I sent 59,464 emails using SendGrid and on 10th May 2014, I sent all of those emails but the user response was not as expected. I just sent out 30,000 emails from Mandrill today i.e. May 25th 2014 and I see very good response to the emails sent. Though there is no concrete statistics to prove the deliverability but the 30,000 emails sent through Mandrill are actually subset of emails sent through SendGrid on May 10th and I saw that lot of those emails had spam auto-response activated and I did not get any such auto-response when sent through SendGrid.
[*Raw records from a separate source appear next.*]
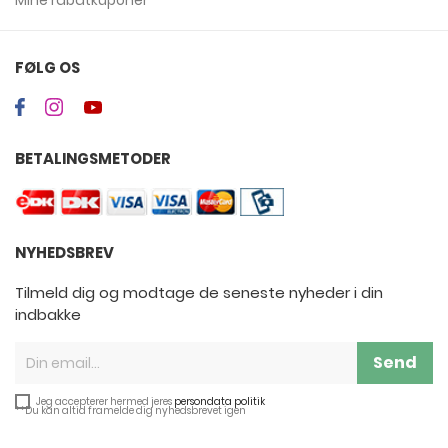
FØLG OS
BETALINGSMETODER
NYHEDSBREV
Tilmeld dig og modtage de seneste nyheder i din
indbakke
Send
Jeg accepterer hermed jeres
persondata politik
**Du kan altid framelde dig nyhedsbrevet igen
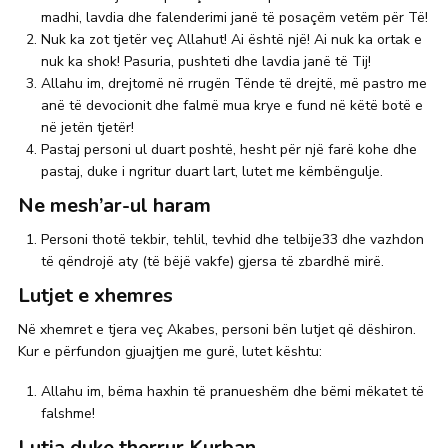
madhi, lavdia dhe falenderimi janë të posaçëm vetëm për Të!
Nuk ka zot tjetër veç Allahut! Ai është një! Ai nuk ka ortak e
nuk ka shok! Pasuria, pushteti dhe lavdia janë të Tij!
Allahu im, drejtomë në rrugën Tënde të drejtë, më pastro me
anë të devocionit dhe falmë mua krye e fund në këtë botë e
në jetën tjetër!
Pastaj personi ul duart poshtë, hesht për një farë kohe dhe
pastaj, duke i ngritur duart lart, lutet me këmbëngulje.
Ne mesh’ar-ul haram
Personi thotë tekbir, tehlil, tevhid dhe telbije33 dhe vazhdon
të qëndrojë aty (të bëjë vakfe) gjersa të zbardhë mirë.
Lutjet e xhemres
Në xhemret e tjera veç Akabes, personi bën lutjet që dëshiron.
Kur e përfundon gjuajtjen me gurë, lutet kështu:
Allahu im, bëma haxhin të pranueshëm dhe bëmi mëkatet të
falshme!
Lutja duke therrur Kurban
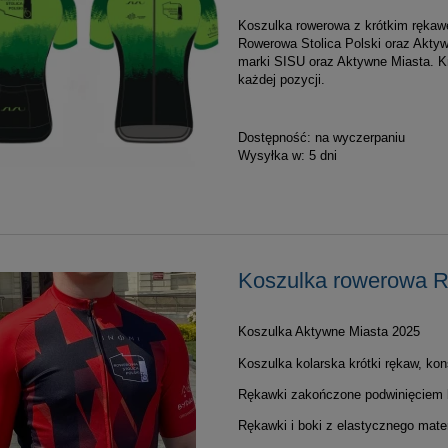
Koszulka rowerowa z krótkim rękaw
Rowerowa Stolica Polski oraz Akty
marki SISU oraz Aktywne Miasta. K
każdej pozycji.
Dostępność:
na wyczerpaniu
Wysyłka w:
5 dni
Koszulka rowerowa 
Koszulka Aktywne Miasta 2025
Koszulka kolarska krótki rękaw, ko
Rękawki zakończone podwinięciem 
Rękawki i boki z elastycznego mater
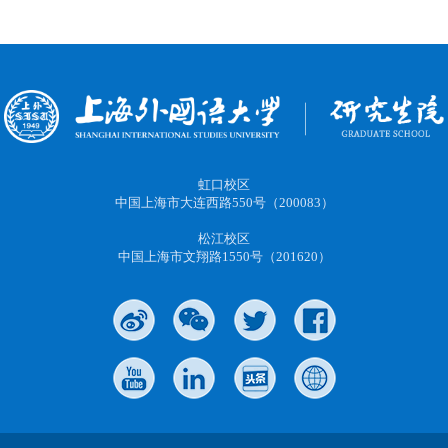
虹口校区
中国上海市大连西路550号（200083）
松江校区
中国上海市文翔路1550号（201620）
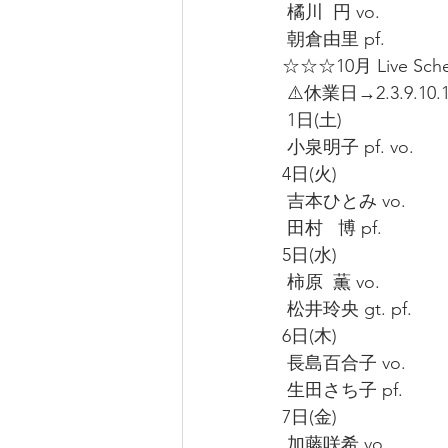
 橘川  円 vo.
 朝倉由里 pf.
☆☆☆10月 Live Sc
 ⚠️休業日→2.3.9.10.1
 1日(土)
 小泉明子 pf. vo.
4日(火)
 吉本ひとみ vo.
 田村   博 pf.
5日(水)
 柿原  薫 vo.
 松井玲央 gt. pf.
6日(木)
 長島百合子 vo.
 生田さち子 pf.
7日(金)
 加藤咲希 vo.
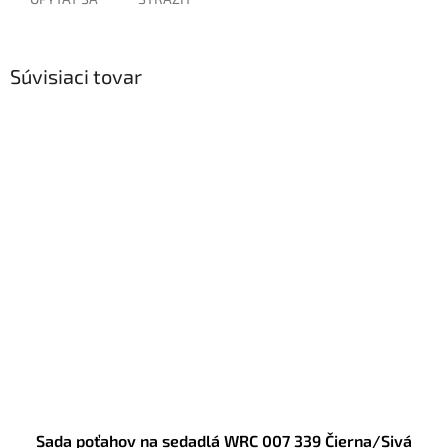
Súvisiaci tovar
Sada poťahov na sedadlá WRC 007 339 Čierna/Sivá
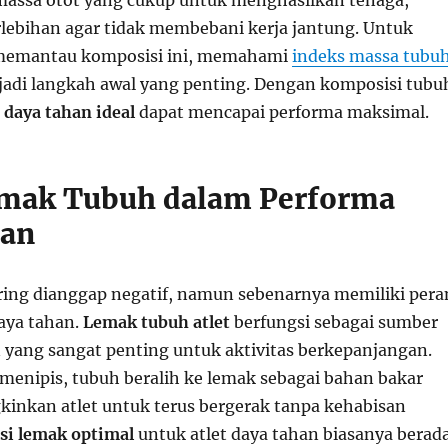
ssa otot yang cukup untuk menghasilkan tenaga,
lebihan agar tidak membebani kerja jantung. Untuk
memantau komposisi ini, memahami
indeks massa tubu
adi langkah awal yang penting. Dengan komposisi tubu
t daya tahan ideal
dapat mencapai performa maksimal.
emak Tubuh dalam Performa
han
ing dianggap negatif, namun sebenarnya memiliki pera
daya tahan.
Lemak tubuh atlet
berfungsi sebagai sumber
 yang sangat penting untuk aktivitas berkepanjangan.
 menipis, tubuh beralih ke lemak sebagai bahan bakar
nkan atlet untuk terus bergerak tanpa kehabisan
i lemak optimal
untuk atlet daya tahan biasanya berad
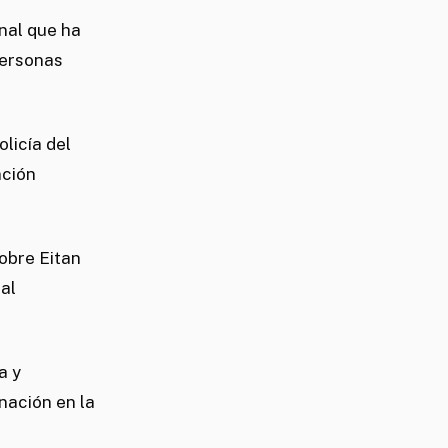
onal que ha
personas
licía del
nción
obre Eitan
al
a y
nación en la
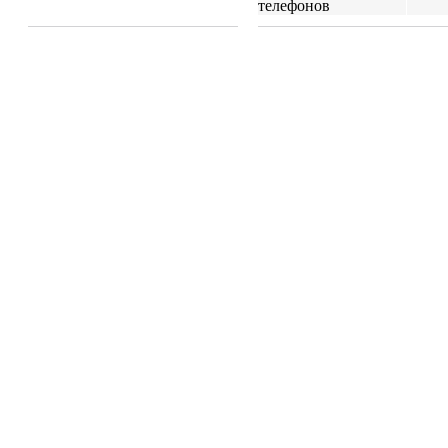
телефонов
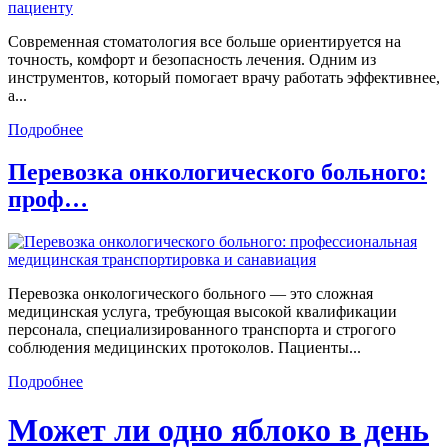
Современная стоматология все больше ориентируется на
точность, комфорт и безопасность лечения. Одним из
инструментов, который помогает врачу работать эффективнее,
а...
Подробнее
Перевозка онкологического больного:
проф…
Перевозка онкологического больного — это сложная
медицинская услуга, требующая высокой квалификации
персонала, специализированного транспорта и строгого
соблюдения медицинских протоколов. Пациенты...
Подробнее
Может ли одно яблоко в день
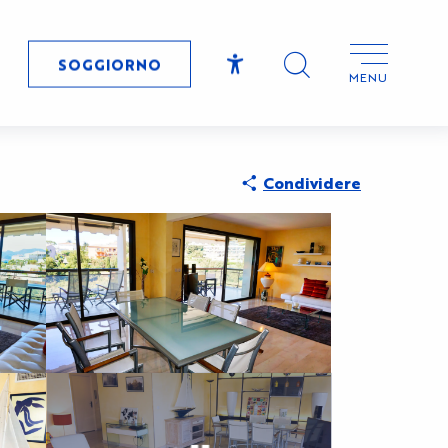
SOGGIORNO
MENU
Accessibilité
Ricerca
Condividere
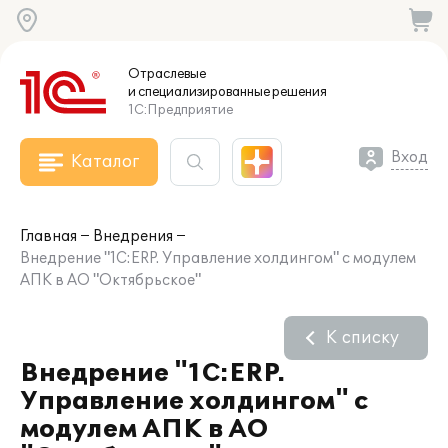
Отраслевые
и специализированные
решения
1С:Предприятие
Вход
Каталог
Главная
Внедрения
Внедрение "1С:ERP. Управление холдингом" с модулем
АПК в АО "Октябрьское"
К списку
Внедрение "1С:ERP.
Управление холдингом" с
модулем АПК в АО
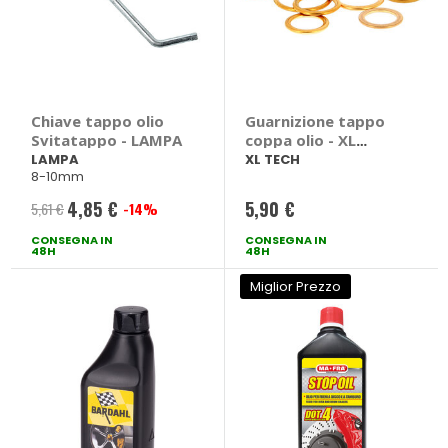
Chiave tappo olio
Guarnizione tappo
Svitatappo - LAMPA
coppa olio - XL
TECH
LAMPA
XL TECH
8-10mm
4,85 €
5,90 €
5,61 €
-14%
Prezzo
CONSEGNA IN
speciale
CONSEGNA IN
48H
48H
Miglior Prezzo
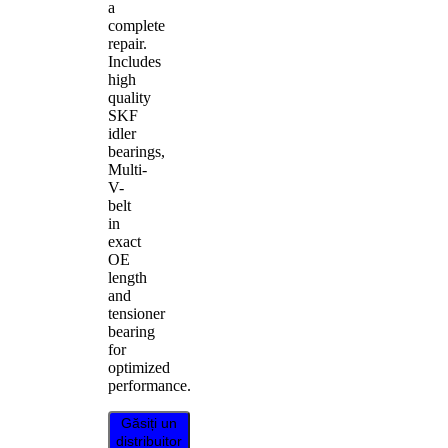
a
complete
repair.
Includes
high
quality
SKF
idler
bearings,
Multi-
V-
belt
in
exact
OE
length
and
tensioner
bearing
for
optimized
performance.
Găsiți un
distribuitor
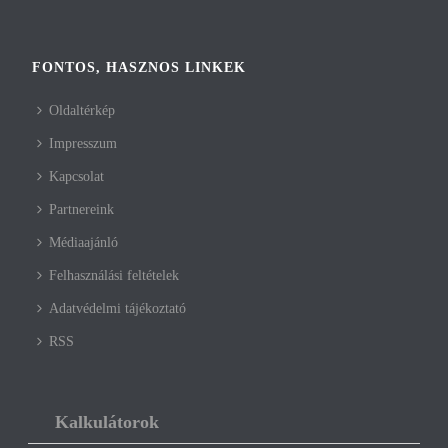
FONTOS, HASZNOS LINKEK
Oldaltérkép
Impresszum
Kapcsolat
Partnereink
Médiaajánló
Felhasználási feltételek
Adatvédelmi tájékoztató
RSS
Kalkulátorok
So it could be that emails from SendGrid either were not delivered or they may have ended in spam or junk folder. I think it is more of a later than of former because SendGrid does not support SPF and option for Domain keys is not very helpful either. They don’t provide any keys that I need to add into my domains DNS to white label SendGrid for sending emails for my domain like Amazon SES and Mandrill does.
Support
Amazon and Mandrill’s support is not as quick as SendGrid. To contact link in Mandrill, I had to go to twitter and tweet about it
@shabbirbhimani Glad to help! Can reach out via email – help at mandrill dot com with any questions you may have.
— Mandrill (@mandrillapp) May 19, 2014
But SendGrid support is available 24×7 for chat.
Dashboard Interface
I would rate Mandrill ‘s Dashboard as best among the three and then may be SendGrid and last Amazon. As you send emails, Mandrill dashboard can show you hourly reports of how many emails are being sent each hour from your account.
API Documentation
I would say Amazon has the best documentation but then Amazon’s documentation at times becomes too much of information to get simple things done.
Mandrill also has quite a vast documentation but as I did not had the option to develop API for SendGrid; I don’t think it would be fair to rate SendGrid’s API documentation by me.
Cost Structure
The pricing for Amazon SES is a flat fee of $0.10 per thousand and for Mandrill it is $0.20 per thousand after the free quota of 12,000 emails per month. The pricing structure for SendGrid, Amazon SES and Mandrill is as follows:
Emails Per Month | 40,000 | 100,000 | 250,000 |
Amazon SES * | $4 | $10 | $25 |
SendGrid | $9.95 | $79.95 | $199.95 |
Mandrill | $5.60 | $17.60 | $47.6 |
* Price Assuming SNS is in the free quota of 1 million notifications per month.
Final Verdict
I’d say Amazon SES is a very cost effective option but if you are ready to pay slightly more Mandrill is the right way forward. SendGrid may be a good choice for those who may be want to opt for Marketing emails but that would make more sense to be comparing SendGrid to MailChimp, AWeber or GetResponse.